ASSIGNMENT: Images are not part of the copy; write out the rest of the data exactly as given.

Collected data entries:
----------------

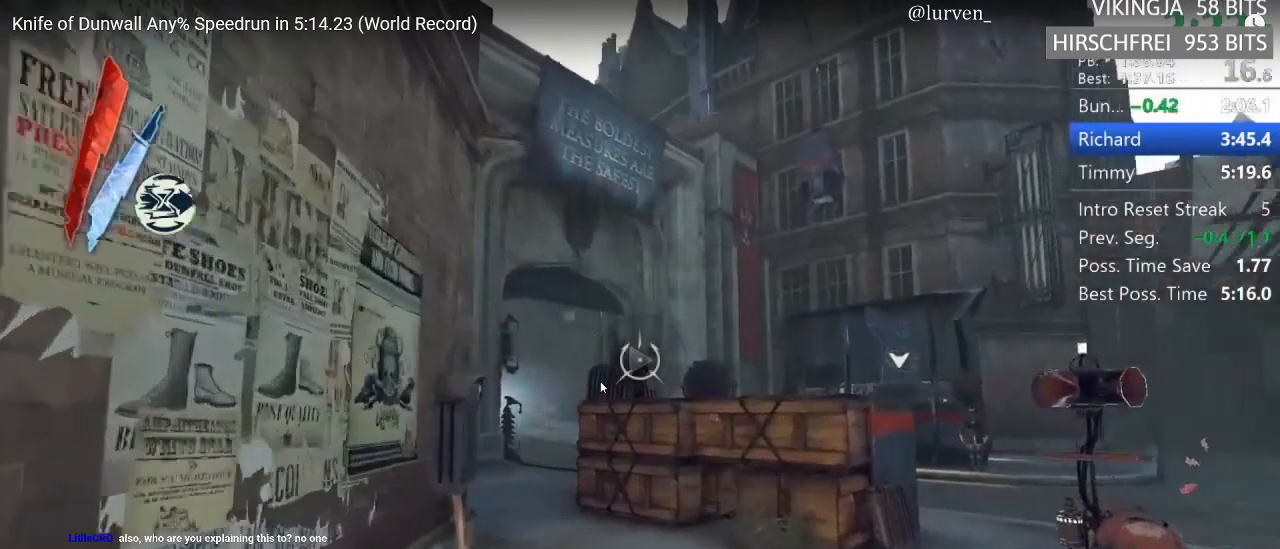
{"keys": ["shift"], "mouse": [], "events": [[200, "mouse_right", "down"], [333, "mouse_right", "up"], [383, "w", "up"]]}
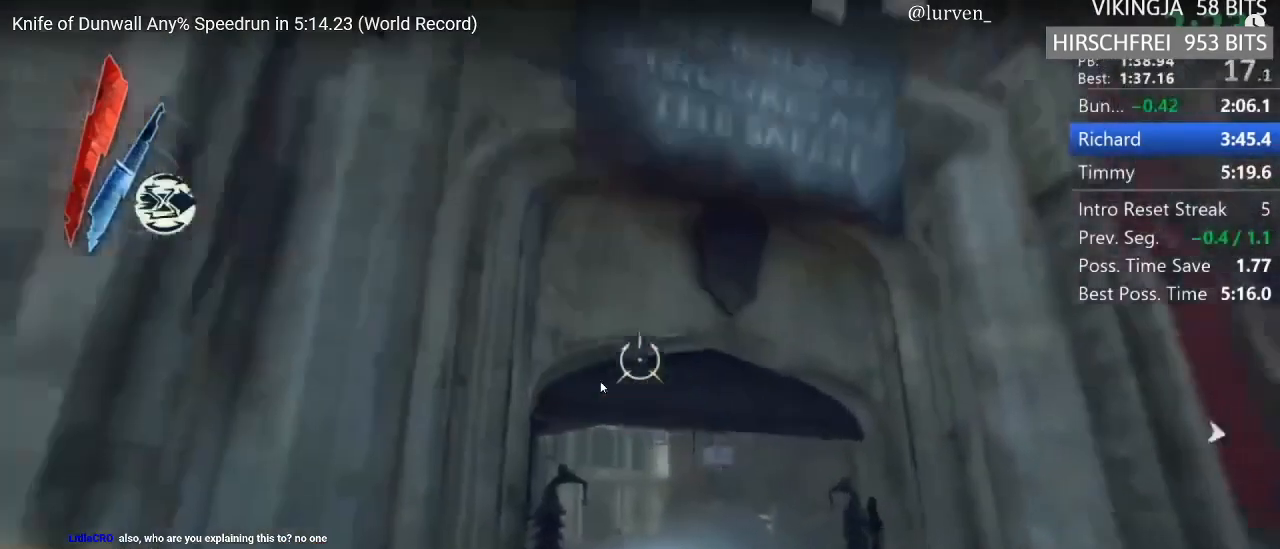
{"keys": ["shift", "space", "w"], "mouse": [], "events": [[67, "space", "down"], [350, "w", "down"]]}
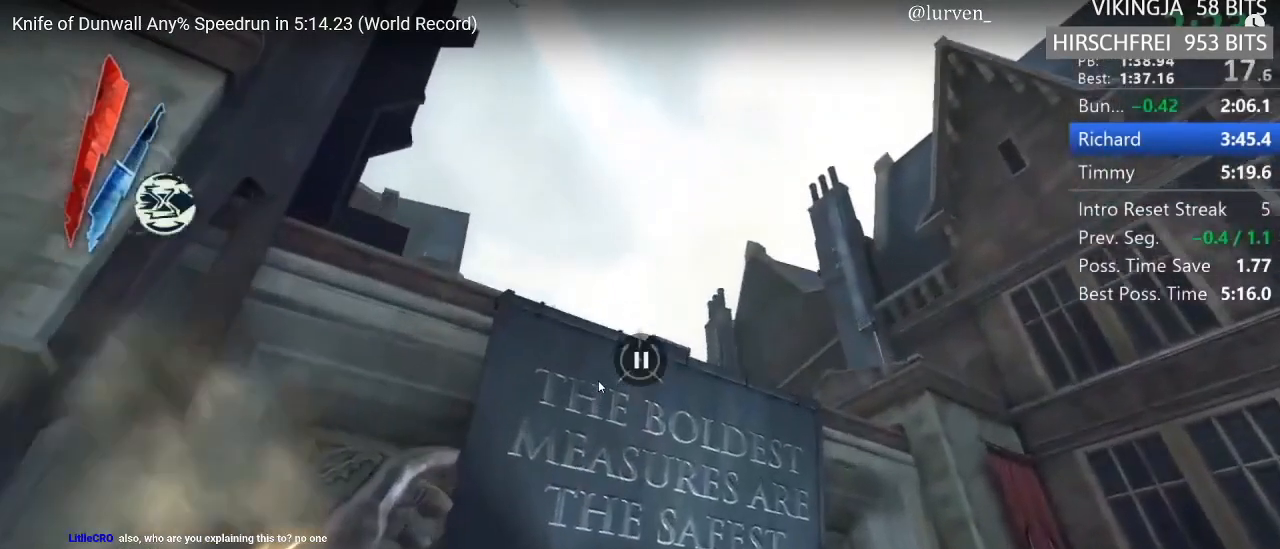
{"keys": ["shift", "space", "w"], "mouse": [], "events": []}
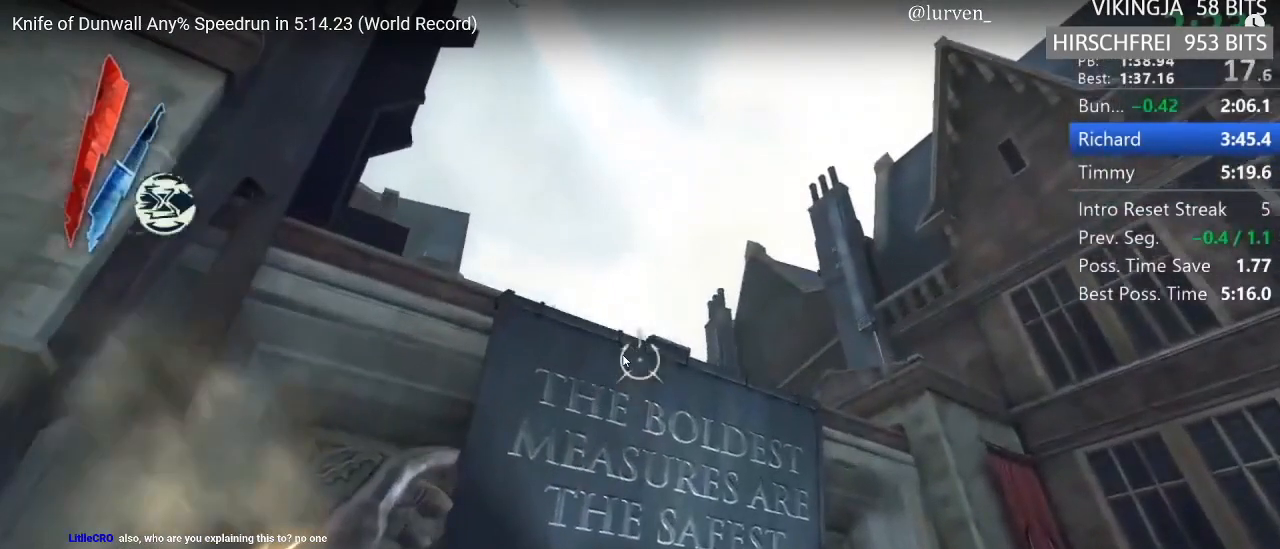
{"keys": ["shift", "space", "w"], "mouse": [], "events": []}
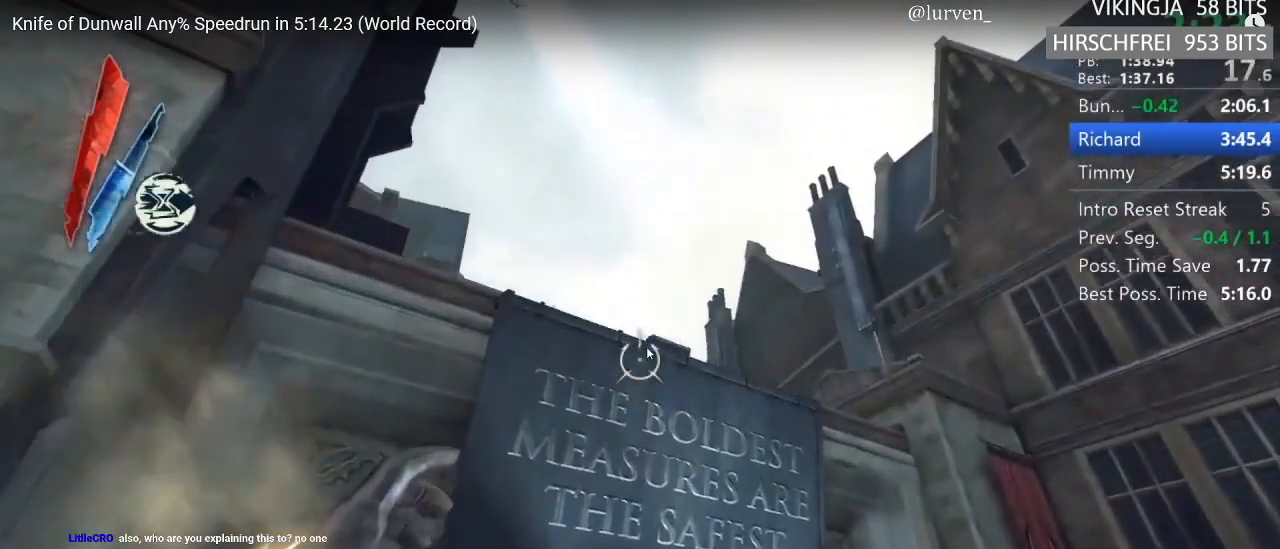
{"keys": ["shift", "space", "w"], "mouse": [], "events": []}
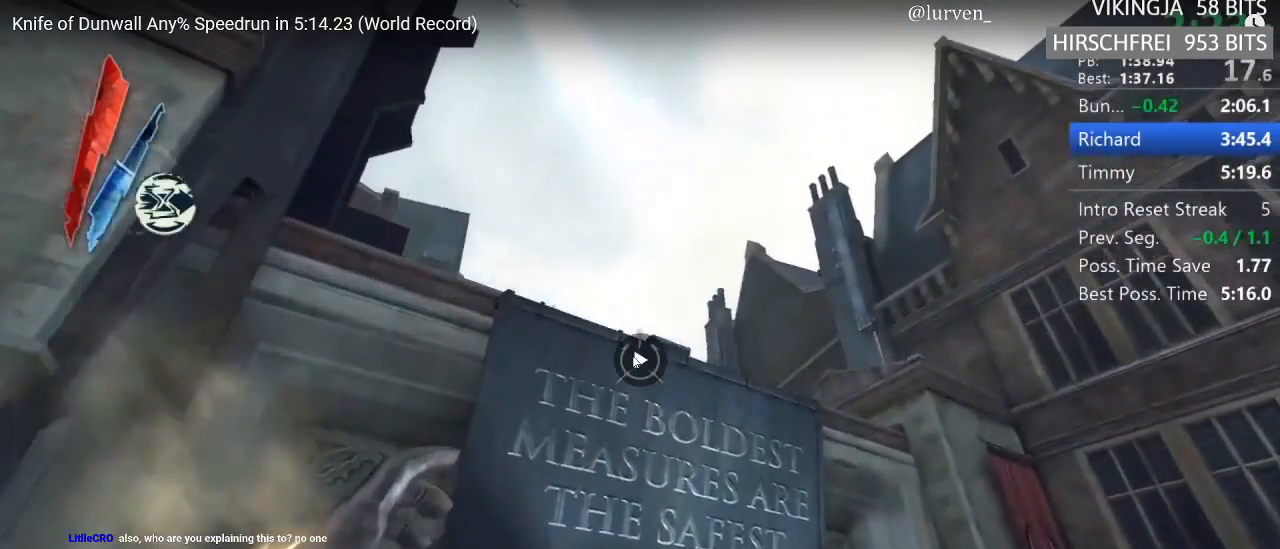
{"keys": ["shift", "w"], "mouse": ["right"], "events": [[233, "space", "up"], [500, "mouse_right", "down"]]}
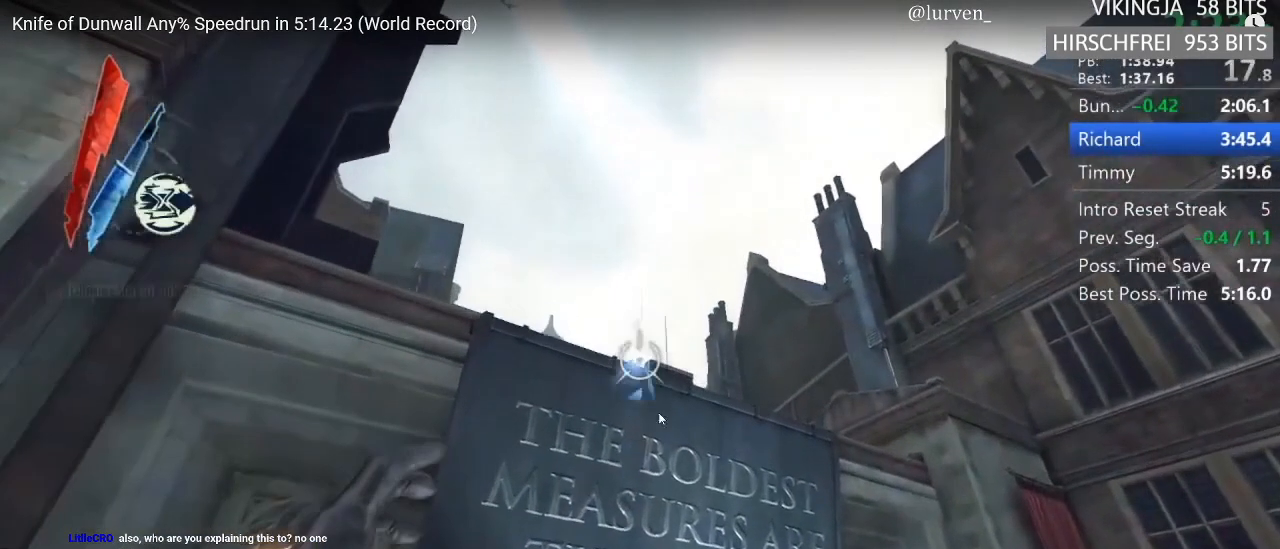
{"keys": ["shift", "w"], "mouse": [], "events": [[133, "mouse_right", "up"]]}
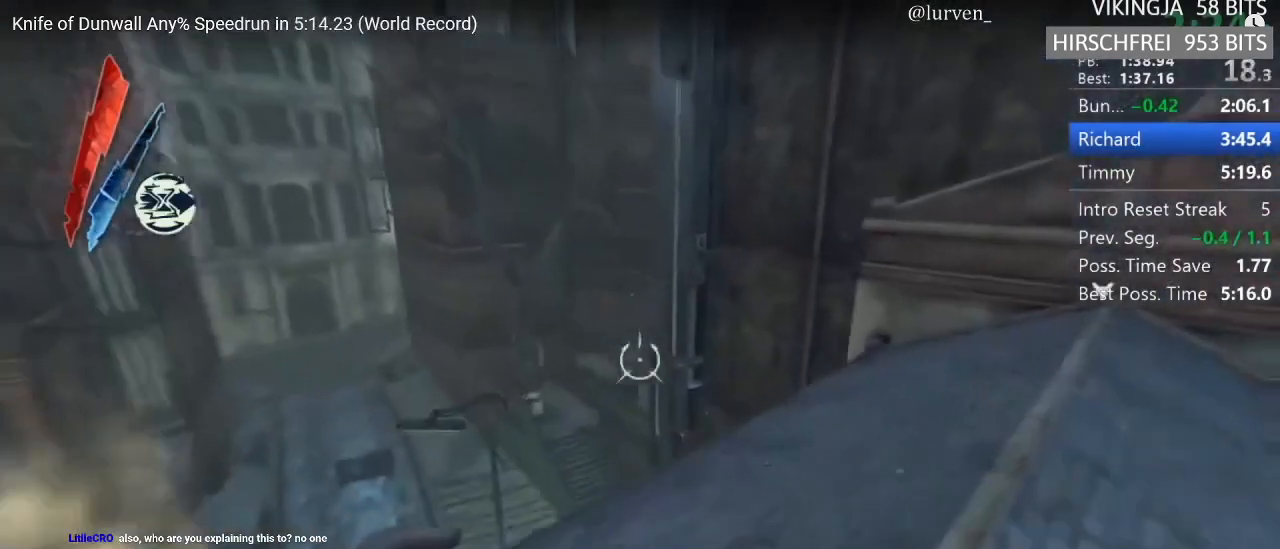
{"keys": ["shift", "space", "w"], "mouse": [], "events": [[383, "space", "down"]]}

----------------

SOLUTION FOR THIS EXERCISE:
{"keys": ["shift"], "mouse": [], "events": [[200, "mouse_right", "down"], [333, "mouse_right", "up"], [383, "w", "up"]]}
{"keys": ["shift", "space", "w"], "mouse": [], "events": [[67, "space", "down"], [350, "w", "down"]]}
{"keys": ["shift", "space", "w"], "mouse": [], "events": []}
{"keys": ["shift", "space", "w"], "mouse": [], "events": []}
{"keys": ["shift", "space", "w"], "mouse": [], "events": []}
{"keys": ["shift", "w"], "mouse": ["right"], "events": [[233, "space", "up"], [500, "mouse_right", "down"]]}
{"keys": ["shift", "w"], "mouse": [], "events": [[133, "mouse_right", "up"]]}
{"keys": ["shift", "space", "w"], "mouse": [], "events": [[383, "space", "down"]]}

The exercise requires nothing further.